Le troisième-ligne Sergio Parisse, en novembre 2015. / PAUL ELLIS/AFP

Prenez trois verres d’eau. Dans le premier, mettez une carotte. Dans le second, un œuf. Dans le troisième, du café. Tout ce qu’il y a de plus sérieux, Heyneke Meyer a effectué l’expérience devant les rugbymen du Stade français, que le Sud-Africain entraîne depuis cette saison. « Il a posé les trois verres sur une table d’hôtel, avant notre premier match de la saison en championnat, à Perpignan, se souvient le troisième-ligne Sergio Parisse. Il voulait nous montrer que l’eau peut exercer différentes sortes de pression, et donc nous rappeler que les joueurs ont aussi différentes réactions possibles à la pression. »

Il faut croire que cette équipe du Stade français réagit bien, son début de saison l’ayant transmuée en « quelque chose de bon » : « du bon café ! », selon le capitaine, par ailleurs international italien. Voilà le club de Paris à la deuxième place du championnat de France avant de recevoir les gros bras de Montpellier pour la huitième journée, samedi 27 octobre. Plutôt appréciable, si l’on se souvient que « le club a failli disparaître » il y a peu, rappelle Sergio Parisse.

En mars 2017, les joueurs prenaient une décision de plus en plus rare dans le monde du travail, et inouïe dans celui du rugby : ils déposaient un préavis de grève illimitée pour empêcher la réalisation du projet de Thomas Savare, alors président. En partance, l’homme d’affaires avait accepté l’idée d’une fusion de l’équipe première avec celle du Racing 92, le voisin des Hauts-de-Seine. Projet finalement abandonné. « Nous, les joueurs, on s’est battus pour éviter cette fusion, complètement ridicule à mes yeux, se félicite Parisse. Une belle révolte. Je trouvais inenvisageable de laisser mourir un club avec autant d’histoire que le nôtre. » Le Stade français, 14 titres de champion de France entre 1893 et 2015, est l’une des deux seules institutions ayant soulevé le Bouclier de Brennus au cours de trois siècles différents. L’autre est le Racing (6 titres entre 1892 et 2016).

§ **Consigne**
Reformulez sous forme de liste le paragraphe de l’article sur le Stade français qui commence par « En mars 2017, les joueurs », en gardant ses faits principaux.

§ **Données présentées**

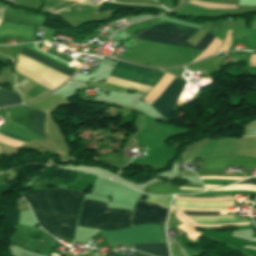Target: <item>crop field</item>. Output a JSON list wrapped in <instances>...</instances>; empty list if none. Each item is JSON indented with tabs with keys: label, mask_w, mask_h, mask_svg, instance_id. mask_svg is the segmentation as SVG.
Listing matches in <instances>:
<instances>
[{
	"label": "crop field",
	"mask_w": 256,
	"mask_h": 256,
	"mask_svg": "<svg viewBox=\"0 0 256 256\" xmlns=\"http://www.w3.org/2000/svg\"><path fill=\"white\" fill-rule=\"evenodd\" d=\"M39 225L54 234L74 238L81 191L41 189L26 193Z\"/></svg>",
	"instance_id": "1"
},
{
	"label": "crop field",
	"mask_w": 256,
	"mask_h": 256,
	"mask_svg": "<svg viewBox=\"0 0 256 256\" xmlns=\"http://www.w3.org/2000/svg\"><path fill=\"white\" fill-rule=\"evenodd\" d=\"M129 216L130 210L106 208L101 202L84 199L78 225L118 230L129 226Z\"/></svg>",
	"instance_id": "2"
},
{
	"label": "crop field",
	"mask_w": 256,
	"mask_h": 256,
	"mask_svg": "<svg viewBox=\"0 0 256 256\" xmlns=\"http://www.w3.org/2000/svg\"><path fill=\"white\" fill-rule=\"evenodd\" d=\"M152 29H158V30L174 32V33L190 35V36H193L198 31V29L182 26L180 24H176L172 22L155 25L152 27ZM152 29H149L146 32L136 37L141 40L171 44V45L200 49V50H203L205 47H207L215 37L207 32L206 35L203 37V39L199 43H197L195 46H193L186 42L188 39L191 38L190 36H184V35L168 33V32H163L158 30H152Z\"/></svg>",
	"instance_id": "3"
},
{
	"label": "crop field",
	"mask_w": 256,
	"mask_h": 256,
	"mask_svg": "<svg viewBox=\"0 0 256 256\" xmlns=\"http://www.w3.org/2000/svg\"><path fill=\"white\" fill-rule=\"evenodd\" d=\"M110 75L152 87L163 75V72L155 69L129 65L118 61ZM111 76L108 77L105 83L144 93H147L151 89V87L136 84Z\"/></svg>",
	"instance_id": "4"
},
{
	"label": "crop field",
	"mask_w": 256,
	"mask_h": 256,
	"mask_svg": "<svg viewBox=\"0 0 256 256\" xmlns=\"http://www.w3.org/2000/svg\"><path fill=\"white\" fill-rule=\"evenodd\" d=\"M109 245L165 242L163 229L154 225H144L116 232H102Z\"/></svg>",
	"instance_id": "5"
},
{
	"label": "crop field",
	"mask_w": 256,
	"mask_h": 256,
	"mask_svg": "<svg viewBox=\"0 0 256 256\" xmlns=\"http://www.w3.org/2000/svg\"><path fill=\"white\" fill-rule=\"evenodd\" d=\"M147 195L142 194L136 202L131 216V226L142 223L165 224L169 208L144 201Z\"/></svg>",
	"instance_id": "6"
},
{
	"label": "crop field",
	"mask_w": 256,
	"mask_h": 256,
	"mask_svg": "<svg viewBox=\"0 0 256 256\" xmlns=\"http://www.w3.org/2000/svg\"><path fill=\"white\" fill-rule=\"evenodd\" d=\"M9 119L23 128L32 131L33 110L12 108L8 110ZM46 112L34 110L33 133L44 136V119ZM8 118V115H7ZM12 122V123H13ZM14 123V124H15ZM16 124V125H17Z\"/></svg>",
	"instance_id": "7"
},
{
	"label": "crop field",
	"mask_w": 256,
	"mask_h": 256,
	"mask_svg": "<svg viewBox=\"0 0 256 256\" xmlns=\"http://www.w3.org/2000/svg\"><path fill=\"white\" fill-rule=\"evenodd\" d=\"M184 85L185 82L176 77L166 91L151 105L164 119L170 114Z\"/></svg>",
	"instance_id": "8"
},
{
	"label": "crop field",
	"mask_w": 256,
	"mask_h": 256,
	"mask_svg": "<svg viewBox=\"0 0 256 256\" xmlns=\"http://www.w3.org/2000/svg\"><path fill=\"white\" fill-rule=\"evenodd\" d=\"M204 168L228 167L233 165H243L256 167V158L250 157H217L210 159H202Z\"/></svg>",
	"instance_id": "9"
},
{
	"label": "crop field",
	"mask_w": 256,
	"mask_h": 256,
	"mask_svg": "<svg viewBox=\"0 0 256 256\" xmlns=\"http://www.w3.org/2000/svg\"><path fill=\"white\" fill-rule=\"evenodd\" d=\"M19 53L26 56V57H29V58H31L35 61H38L42 64H45V65H47L51 68H54V69H56L60 72H63L65 74L69 75V76L73 75V73L76 72L75 70H73V69H71V68H69L65 65H62V64H60V63H58V62H56L52 59H49V58H47V57H45V56H43L39 53H36V52L26 48V47H22Z\"/></svg>",
	"instance_id": "10"
},
{
	"label": "crop field",
	"mask_w": 256,
	"mask_h": 256,
	"mask_svg": "<svg viewBox=\"0 0 256 256\" xmlns=\"http://www.w3.org/2000/svg\"><path fill=\"white\" fill-rule=\"evenodd\" d=\"M36 28L18 24L6 23L0 27V36H20L23 38H32L35 35Z\"/></svg>",
	"instance_id": "11"
},
{
	"label": "crop field",
	"mask_w": 256,
	"mask_h": 256,
	"mask_svg": "<svg viewBox=\"0 0 256 256\" xmlns=\"http://www.w3.org/2000/svg\"><path fill=\"white\" fill-rule=\"evenodd\" d=\"M131 248L155 256H168L166 243L130 245Z\"/></svg>",
	"instance_id": "12"
},
{
	"label": "crop field",
	"mask_w": 256,
	"mask_h": 256,
	"mask_svg": "<svg viewBox=\"0 0 256 256\" xmlns=\"http://www.w3.org/2000/svg\"><path fill=\"white\" fill-rule=\"evenodd\" d=\"M178 187L166 186L165 183L159 182L147 186L144 193L154 194V195H170L177 192Z\"/></svg>",
	"instance_id": "13"
},
{
	"label": "crop field",
	"mask_w": 256,
	"mask_h": 256,
	"mask_svg": "<svg viewBox=\"0 0 256 256\" xmlns=\"http://www.w3.org/2000/svg\"><path fill=\"white\" fill-rule=\"evenodd\" d=\"M21 103L19 95L0 89V107Z\"/></svg>",
	"instance_id": "14"
},
{
	"label": "crop field",
	"mask_w": 256,
	"mask_h": 256,
	"mask_svg": "<svg viewBox=\"0 0 256 256\" xmlns=\"http://www.w3.org/2000/svg\"><path fill=\"white\" fill-rule=\"evenodd\" d=\"M145 6H136V5H125V4H118V3H108V2H103L100 7L99 11H105V10H121V9H131V8H143Z\"/></svg>",
	"instance_id": "15"
},
{
	"label": "crop field",
	"mask_w": 256,
	"mask_h": 256,
	"mask_svg": "<svg viewBox=\"0 0 256 256\" xmlns=\"http://www.w3.org/2000/svg\"><path fill=\"white\" fill-rule=\"evenodd\" d=\"M100 161H104L106 163H116L121 161V151L111 153L108 155L100 156Z\"/></svg>",
	"instance_id": "16"
},
{
	"label": "crop field",
	"mask_w": 256,
	"mask_h": 256,
	"mask_svg": "<svg viewBox=\"0 0 256 256\" xmlns=\"http://www.w3.org/2000/svg\"><path fill=\"white\" fill-rule=\"evenodd\" d=\"M186 215H197V216H211V215H219L223 214L222 212H199V211H187L182 210Z\"/></svg>",
	"instance_id": "17"
},
{
	"label": "crop field",
	"mask_w": 256,
	"mask_h": 256,
	"mask_svg": "<svg viewBox=\"0 0 256 256\" xmlns=\"http://www.w3.org/2000/svg\"><path fill=\"white\" fill-rule=\"evenodd\" d=\"M237 225H249V223L248 222H238V223H232V224L192 225V226H198V227H220V226H237Z\"/></svg>",
	"instance_id": "18"
},
{
	"label": "crop field",
	"mask_w": 256,
	"mask_h": 256,
	"mask_svg": "<svg viewBox=\"0 0 256 256\" xmlns=\"http://www.w3.org/2000/svg\"><path fill=\"white\" fill-rule=\"evenodd\" d=\"M174 199H178V200H194V201H226V200H234L233 198H227V199H190V198H181V197H175Z\"/></svg>",
	"instance_id": "19"
},
{
	"label": "crop field",
	"mask_w": 256,
	"mask_h": 256,
	"mask_svg": "<svg viewBox=\"0 0 256 256\" xmlns=\"http://www.w3.org/2000/svg\"><path fill=\"white\" fill-rule=\"evenodd\" d=\"M174 209H187V210H199V211H224V214H226L227 208H221V209H188V208H181V207H172Z\"/></svg>",
	"instance_id": "20"
},
{
	"label": "crop field",
	"mask_w": 256,
	"mask_h": 256,
	"mask_svg": "<svg viewBox=\"0 0 256 256\" xmlns=\"http://www.w3.org/2000/svg\"><path fill=\"white\" fill-rule=\"evenodd\" d=\"M200 179H232V180H242L241 177H200Z\"/></svg>",
	"instance_id": "21"
},
{
	"label": "crop field",
	"mask_w": 256,
	"mask_h": 256,
	"mask_svg": "<svg viewBox=\"0 0 256 256\" xmlns=\"http://www.w3.org/2000/svg\"><path fill=\"white\" fill-rule=\"evenodd\" d=\"M226 190H247V191H255L256 189L254 188H223V189H217V190H213V191H226Z\"/></svg>",
	"instance_id": "22"
},
{
	"label": "crop field",
	"mask_w": 256,
	"mask_h": 256,
	"mask_svg": "<svg viewBox=\"0 0 256 256\" xmlns=\"http://www.w3.org/2000/svg\"><path fill=\"white\" fill-rule=\"evenodd\" d=\"M256 177V176H254ZM238 184H256V178H250L244 182L238 183Z\"/></svg>",
	"instance_id": "23"
},
{
	"label": "crop field",
	"mask_w": 256,
	"mask_h": 256,
	"mask_svg": "<svg viewBox=\"0 0 256 256\" xmlns=\"http://www.w3.org/2000/svg\"><path fill=\"white\" fill-rule=\"evenodd\" d=\"M228 187H255L256 188V185H231Z\"/></svg>",
	"instance_id": "24"
},
{
	"label": "crop field",
	"mask_w": 256,
	"mask_h": 256,
	"mask_svg": "<svg viewBox=\"0 0 256 256\" xmlns=\"http://www.w3.org/2000/svg\"><path fill=\"white\" fill-rule=\"evenodd\" d=\"M179 189L203 191V189H198V188H188V187H180Z\"/></svg>",
	"instance_id": "25"
},
{
	"label": "crop field",
	"mask_w": 256,
	"mask_h": 256,
	"mask_svg": "<svg viewBox=\"0 0 256 256\" xmlns=\"http://www.w3.org/2000/svg\"><path fill=\"white\" fill-rule=\"evenodd\" d=\"M205 189L206 190H209V189H213V188H217V187H221V186H208V185H204Z\"/></svg>",
	"instance_id": "26"
},
{
	"label": "crop field",
	"mask_w": 256,
	"mask_h": 256,
	"mask_svg": "<svg viewBox=\"0 0 256 256\" xmlns=\"http://www.w3.org/2000/svg\"><path fill=\"white\" fill-rule=\"evenodd\" d=\"M135 256H148V255H145V254H142V253H139V252L135 251Z\"/></svg>",
	"instance_id": "27"
},
{
	"label": "crop field",
	"mask_w": 256,
	"mask_h": 256,
	"mask_svg": "<svg viewBox=\"0 0 256 256\" xmlns=\"http://www.w3.org/2000/svg\"><path fill=\"white\" fill-rule=\"evenodd\" d=\"M249 54H254V53H249ZM256 55V54H255Z\"/></svg>",
	"instance_id": "28"
}]
</instances>
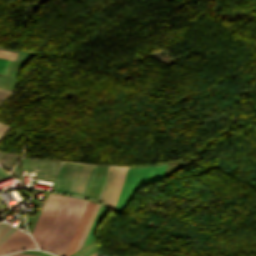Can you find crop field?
I'll return each mask as SVG.
<instances>
[{
  "mask_svg": "<svg viewBox=\"0 0 256 256\" xmlns=\"http://www.w3.org/2000/svg\"><path fill=\"white\" fill-rule=\"evenodd\" d=\"M95 166L62 162L55 191L85 197Z\"/></svg>",
  "mask_w": 256,
  "mask_h": 256,
  "instance_id": "obj_1",
  "label": "crop field"
},
{
  "mask_svg": "<svg viewBox=\"0 0 256 256\" xmlns=\"http://www.w3.org/2000/svg\"><path fill=\"white\" fill-rule=\"evenodd\" d=\"M79 201V199L75 198H64L41 247L42 249L56 252Z\"/></svg>",
  "mask_w": 256,
  "mask_h": 256,
  "instance_id": "obj_2",
  "label": "crop field"
},
{
  "mask_svg": "<svg viewBox=\"0 0 256 256\" xmlns=\"http://www.w3.org/2000/svg\"><path fill=\"white\" fill-rule=\"evenodd\" d=\"M166 165L128 168L116 209H120L133 190L140 184L162 176Z\"/></svg>",
  "mask_w": 256,
  "mask_h": 256,
  "instance_id": "obj_3",
  "label": "crop field"
},
{
  "mask_svg": "<svg viewBox=\"0 0 256 256\" xmlns=\"http://www.w3.org/2000/svg\"><path fill=\"white\" fill-rule=\"evenodd\" d=\"M89 201H85V200H81L76 211H75V214L69 224V227L62 239V242L57 250V254L61 255V256H64L67 248H68V245L73 237V234L79 224V221L84 213V210L87 206Z\"/></svg>",
  "mask_w": 256,
  "mask_h": 256,
  "instance_id": "obj_4",
  "label": "crop field"
},
{
  "mask_svg": "<svg viewBox=\"0 0 256 256\" xmlns=\"http://www.w3.org/2000/svg\"><path fill=\"white\" fill-rule=\"evenodd\" d=\"M95 205H96L95 203H93L91 201L89 202V204H88V206H87V208L85 210V213H84V215H83V217H82V219L80 221V224H79V226H78V228H77V230H76V232L74 234V237H73V239H72V241H71V243L69 245V248H68L65 256H68L69 254L74 252V250H75V248H76V246H77V244L79 242V239H80V237H81V235H82V233H83V231L85 229V226H86V224H87V222H88V220L90 218V215H91Z\"/></svg>",
  "mask_w": 256,
  "mask_h": 256,
  "instance_id": "obj_5",
  "label": "crop field"
},
{
  "mask_svg": "<svg viewBox=\"0 0 256 256\" xmlns=\"http://www.w3.org/2000/svg\"><path fill=\"white\" fill-rule=\"evenodd\" d=\"M118 168L119 167H113V166L108 167L106 177H105L98 201H101V202L107 204V201H108Z\"/></svg>",
  "mask_w": 256,
  "mask_h": 256,
  "instance_id": "obj_6",
  "label": "crop field"
},
{
  "mask_svg": "<svg viewBox=\"0 0 256 256\" xmlns=\"http://www.w3.org/2000/svg\"><path fill=\"white\" fill-rule=\"evenodd\" d=\"M128 166L120 167L107 206L114 211L116 201Z\"/></svg>",
  "mask_w": 256,
  "mask_h": 256,
  "instance_id": "obj_7",
  "label": "crop field"
},
{
  "mask_svg": "<svg viewBox=\"0 0 256 256\" xmlns=\"http://www.w3.org/2000/svg\"><path fill=\"white\" fill-rule=\"evenodd\" d=\"M98 206H99V205L97 204L96 207H95V209H94V211H93V213H92V216H91V218H90V220H89V222H88V224H87V226H86V229H85V231H84V233H83V235H82V237H81V240H80V242H79V244H78L76 250L79 249V247H80V245H81V243H82V241H83V239H84V236H85V234H86V232H87V230H88V228H89V225H90V223H91V221H92V219H93V217H94V214H95V212H96ZM95 215H96V214H95ZM90 226H91V225H90ZM76 250H75V251H76Z\"/></svg>",
  "mask_w": 256,
  "mask_h": 256,
  "instance_id": "obj_8",
  "label": "crop field"
},
{
  "mask_svg": "<svg viewBox=\"0 0 256 256\" xmlns=\"http://www.w3.org/2000/svg\"><path fill=\"white\" fill-rule=\"evenodd\" d=\"M9 60L0 58V73L6 74Z\"/></svg>",
  "mask_w": 256,
  "mask_h": 256,
  "instance_id": "obj_9",
  "label": "crop field"
},
{
  "mask_svg": "<svg viewBox=\"0 0 256 256\" xmlns=\"http://www.w3.org/2000/svg\"><path fill=\"white\" fill-rule=\"evenodd\" d=\"M12 226H10L7 223L2 222L0 224V238L11 228Z\"/></svg>",
  "mask_w": 256,
  "mask_h": 256,
  "instance_id": "obj_10",
  "label": "crop field"
},
{
  "mask_svg": "<svg viewBox=\"0 0 256 256\" xmlns=\"http://www.w3.org/2000/svg\"><path fill=\"white\" fill-rule=\"evenodd\" d=\"M16 230V228L12 227L1 239L0 245Z\"/></svg>",
  "mask_w": 256,
  "mask_h": 256,
  "instance_id": "obj_11",
  "label": "crop field"
},
{
  "mask_svg": "<svg viewBox=\"0 0 256 256\" xmlns=\"http://www.w3.org/2000/svg\"><path fill=\"white\" fill-rule=\"evenodd\" d=\"M9 93H10L9 90L0 89V98L6 99Z\"/></svg>",
  "mask_w": 256,
  "mask_h": 256,
  "instance_id": "obj_12",
  "label": "crop field"
},
{
  "mask_svg": "<svg viewBox=\"0 0 256 256\" xmlns=\"http://www.w3.org/2000/svg\"><path fill=\"white\" fill-rule=\"evenodd\" d=\"M8 128V126L0 124V138L3 136V134L7 131Z\"/></svg>",
  "mask_w": 256,
  "mask_h": 256,
  "instance_id": "obj_13",
  "label": "crop field"
},
{
  "mask_svg": "<svg viewBox=\"0 0 256 256\" xmlns=\"http://www.w3.org/2000/svg\"><path fill=\"white\" fill-rule=\"evenodd\" d=\"M9 256H35V255H29V254H23V253H15Z\"/></svg>",
  "mask_w": 256,
  "mask_h": 256,
  "instance_id": "obj_14",
  "label": "crop field"
}]
</instances>
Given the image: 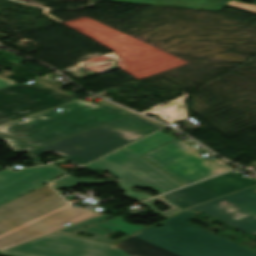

§ **Corrigé**
- En mars 2017, les joueurs déposent un préavis de grève illimitée, décision rare dans le monde du travail et inouïe dans le rugby.
- Leur but : empêcher le projet du président d’alors, Thomas Savare, qui, sur le départ, avait accepté la fusion de l’équipe première avec celle du Racing 92.
- Le projet est finalement abandonné. Sergio Parisse salue « une belle révolte » contre une fusion qu’il juge ridicule, refusant de laisser mourir un club chargé d’histoire.
- Le Stade français compte 14 titres de champion de France entre 1893 et 2015.
- Avec le Racing (6 titres entre 1892 et 2016), c’est l’une des deux seules institutions à avoir soulevé le Bouclier de Brennus au cours de trois siècles différents.